What you should do: Copy out every item below word for word, leaving the pictures out of your answer.

Items stored in the dataset
········

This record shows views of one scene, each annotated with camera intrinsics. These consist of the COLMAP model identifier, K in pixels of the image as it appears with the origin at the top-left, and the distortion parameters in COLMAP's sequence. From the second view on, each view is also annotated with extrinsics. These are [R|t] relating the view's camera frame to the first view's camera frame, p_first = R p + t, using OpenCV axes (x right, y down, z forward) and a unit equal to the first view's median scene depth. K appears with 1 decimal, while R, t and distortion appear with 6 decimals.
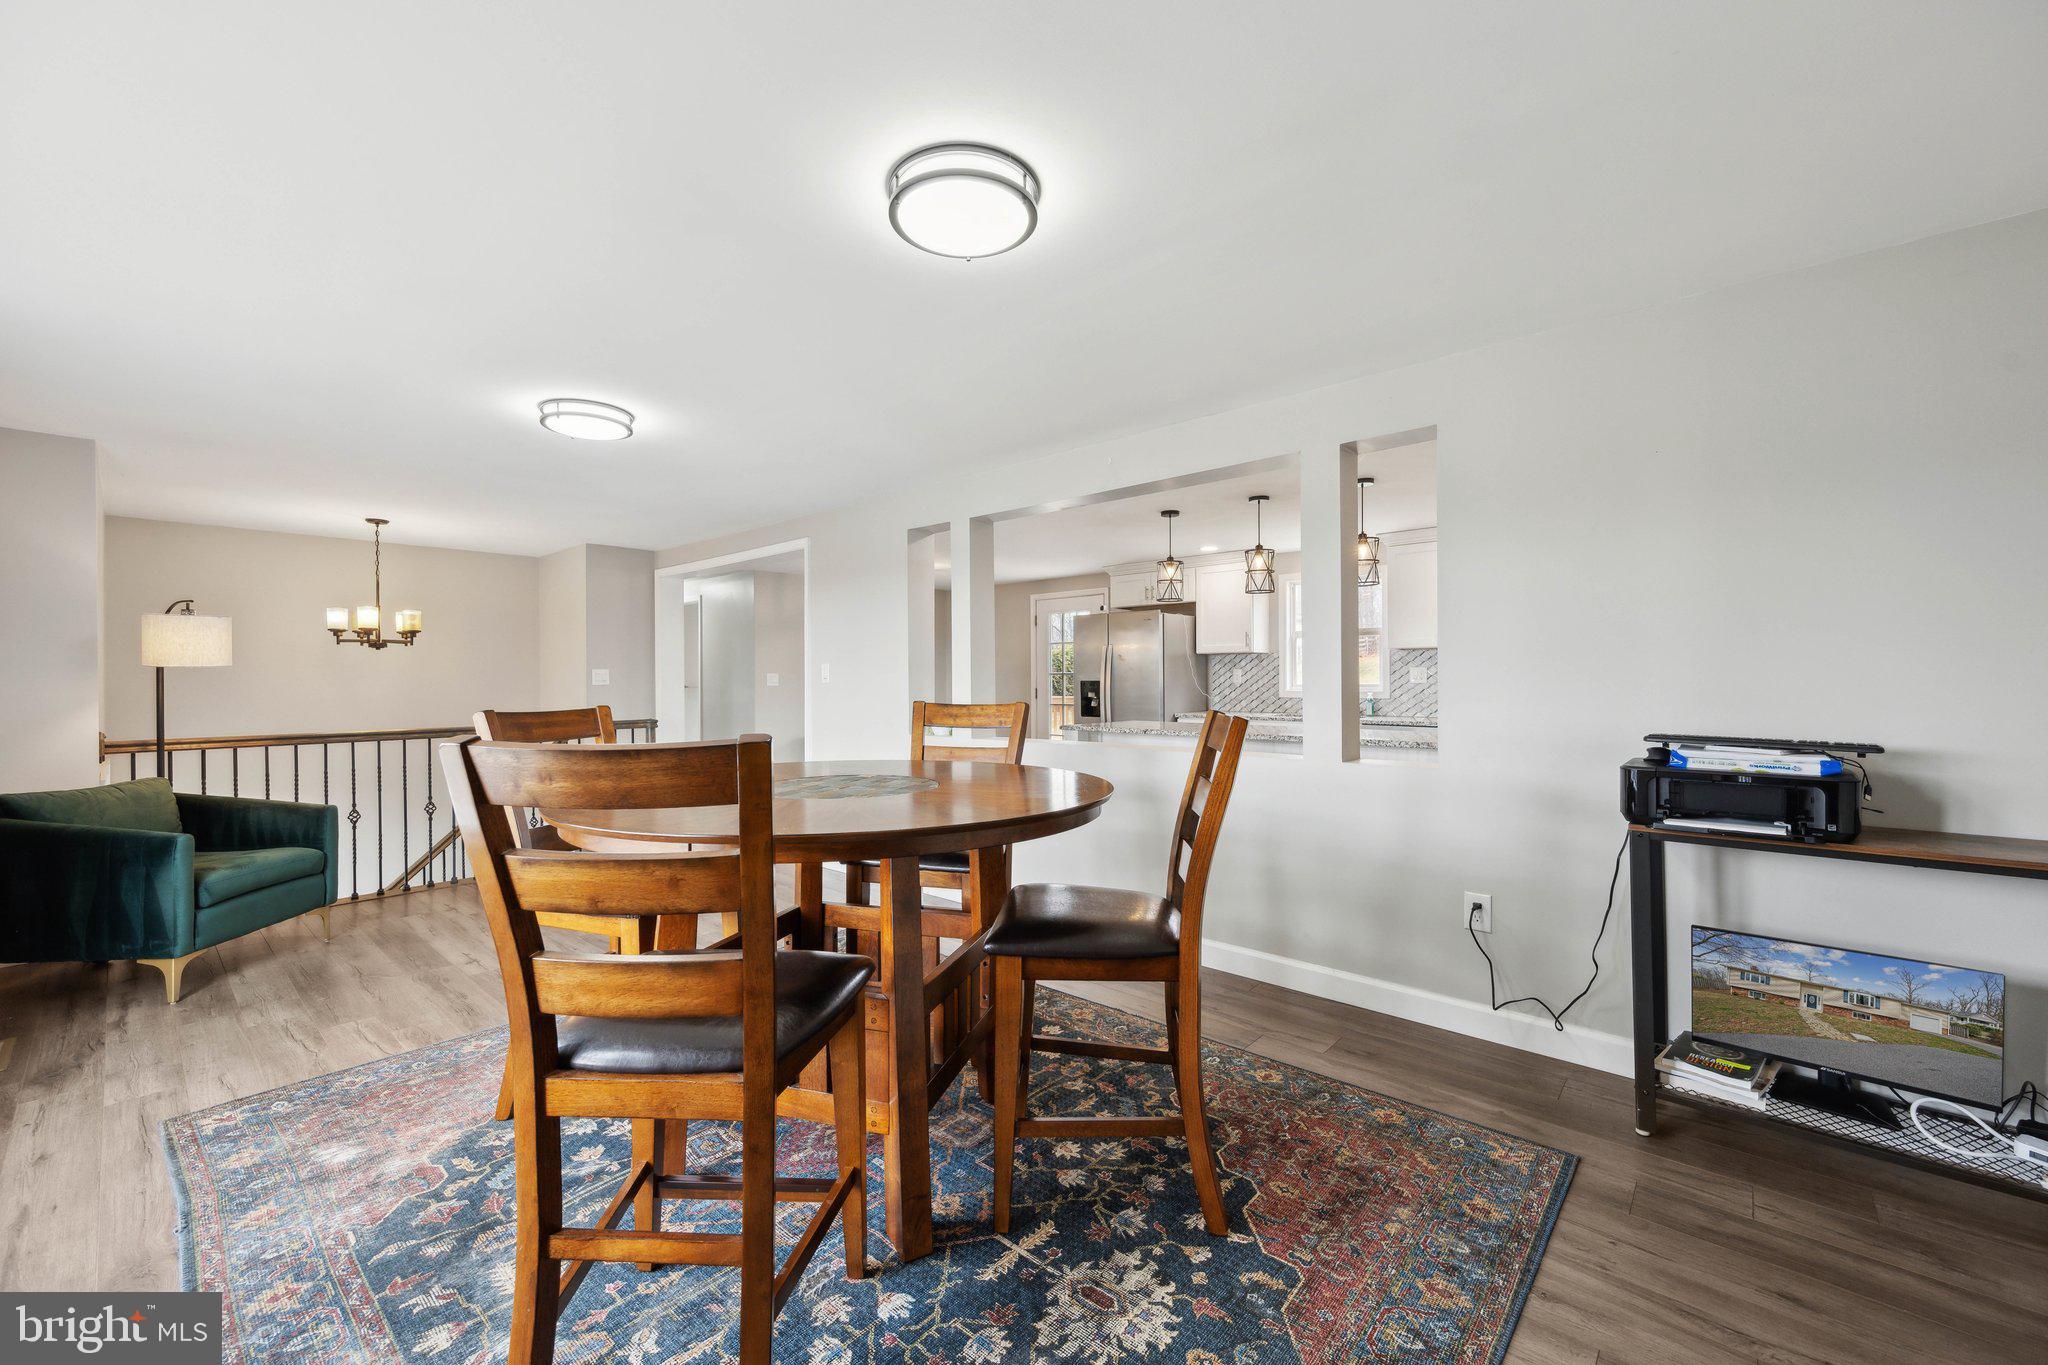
lens RADIAL K [[814.1, 0, 1023.1], [0, 814.1, 679.5], [0, 0, 1]] dist [-0.001569, 0.000266]
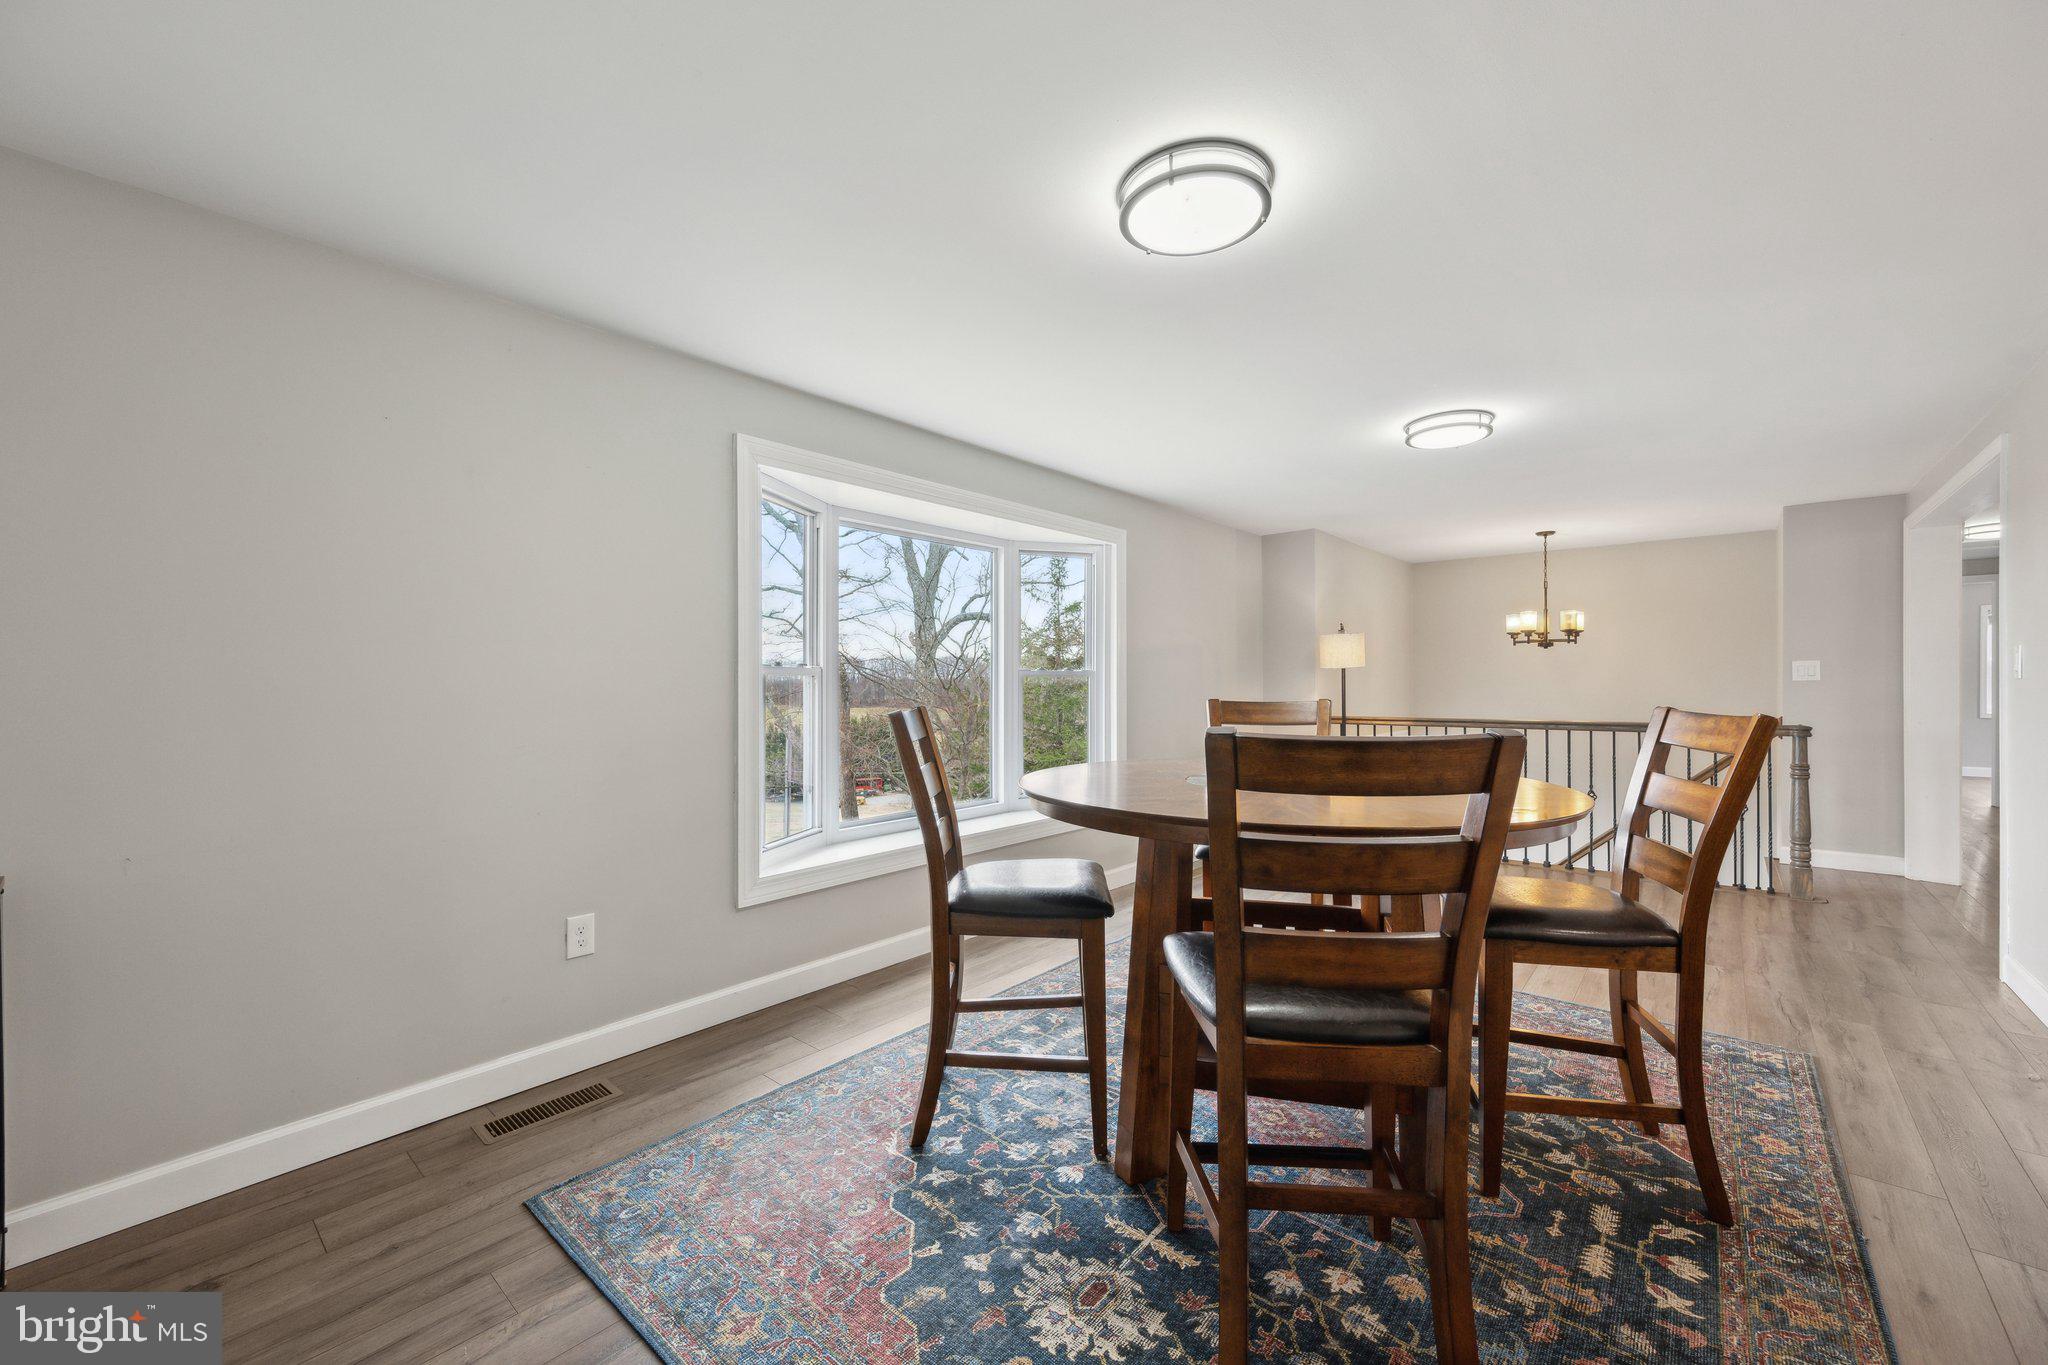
lens RADIAL K [[814.1, 0, 1025.2], [0, 814.1, 685.7], [0, 0, 1]] dist [-0.001569, 0.000266]
pose [[0.016330, 0.011673, -0.999799, 0.673190], [0.008210, 0.999897, 0.011809, -0.009061], [0.999833, -0.008401, 0.016232, 0.553590]]
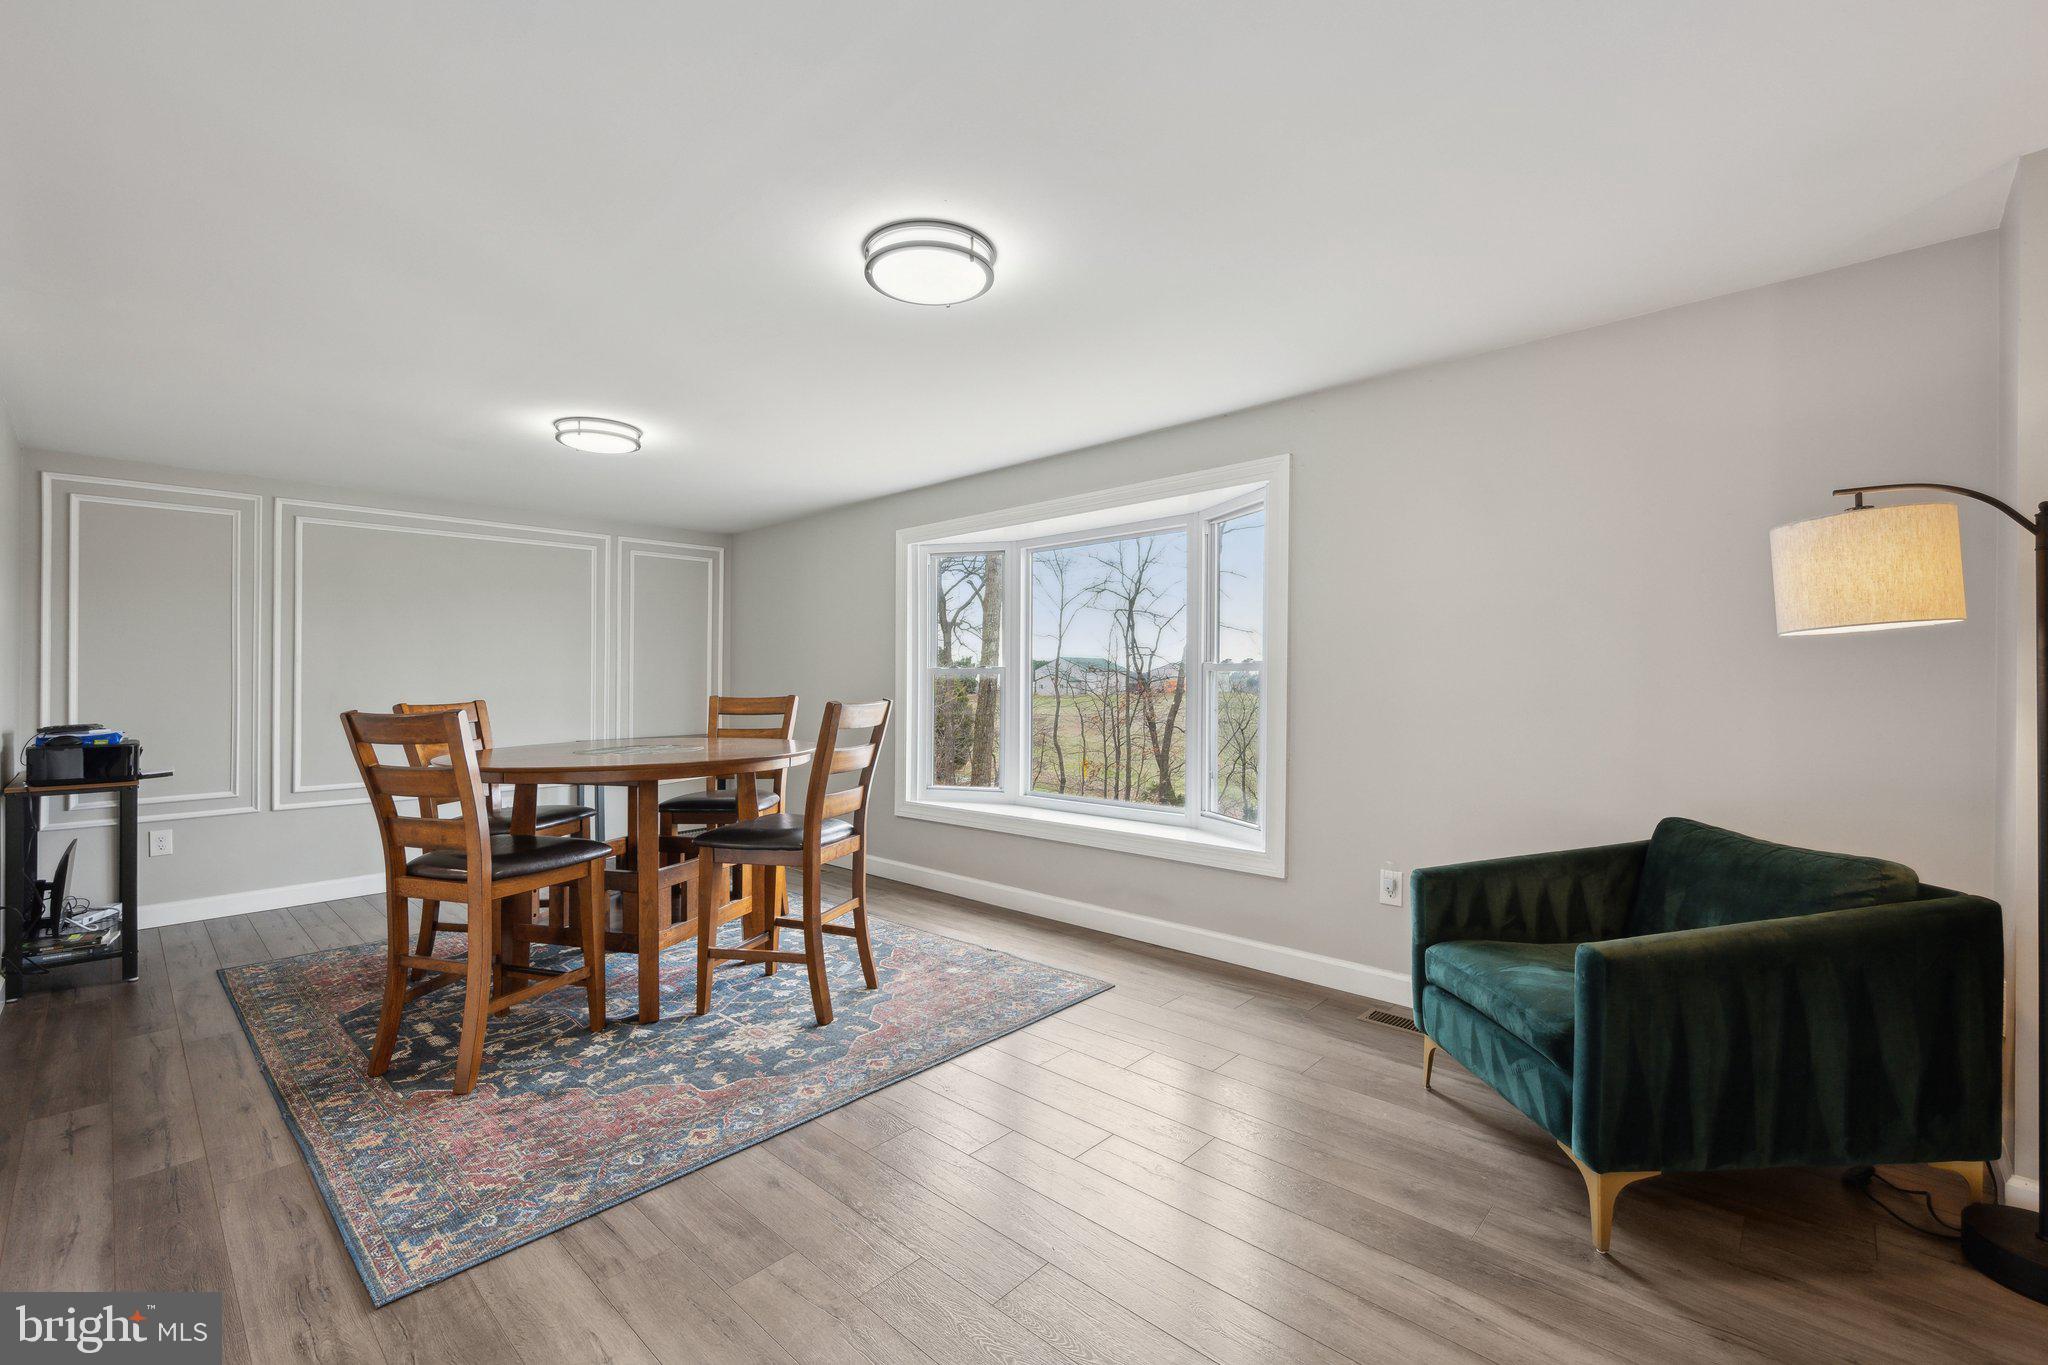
lens RADIAL K [[873.9, 0, 1027.0], [0, 873.9, 679.8], [0, 0, 1]] dist [-0.000390, -0.000142]
pose [[-0.999466, 0.012437, 0.030210, -0.835076], [0.012450, 0.999922, 0.000264, 0.000601], [-0.030205, 0.000639, -0.999544, 2.190817]]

········

The completed task:
This record shows views of one scene, each annotated with camera intrinsics. These consist of the COLMAP model identifier, K in pixels of the image as it appears with the origin at the top-left, and the distortion parameters in COLMAP's sequence. From the second view on, each view is also annotated with extrinsics. These are [R|t] relating the view's camera frame to the first view's camera frame, p_first = R p + t, using OpenCV axes (x right, y down, z forward) and a unit equal to the first view's median scene depth. K appears with 1 decimal, while R, t and distortion appear with 6 decimals.
lens RADIAL K [[814.1, 0, 1023.1], [0, 814.1, 679.5], [0, 0, 1]] dist [-0.001569, 0.000266]
lens RADIAL K [[814.1, 0, 1025.2], [0, 814.1, 685.7], [0, 0, 1]] dist [-0.001569, 0.000266]
pose [[0.016330, 0.011673, -0.999799, 0.673190], [0.008210, 0.999897, 0.011809, -0.009061], [0.999833, -0.008401, 0.016232, 0.553590]]
lens RADIAL K [[873.9, 0, 1027.0], [0, 873.9, 679.8], [0, 0, 1]] dist [-0.000390, -0.000142]
pose [[-0.999466, 0.012437, 0.030210, -0.835076], [0.012450, 0.999922, 0.000264, 0.000601], [-0.030205, 0.000639, -0.999544, 2.190817]]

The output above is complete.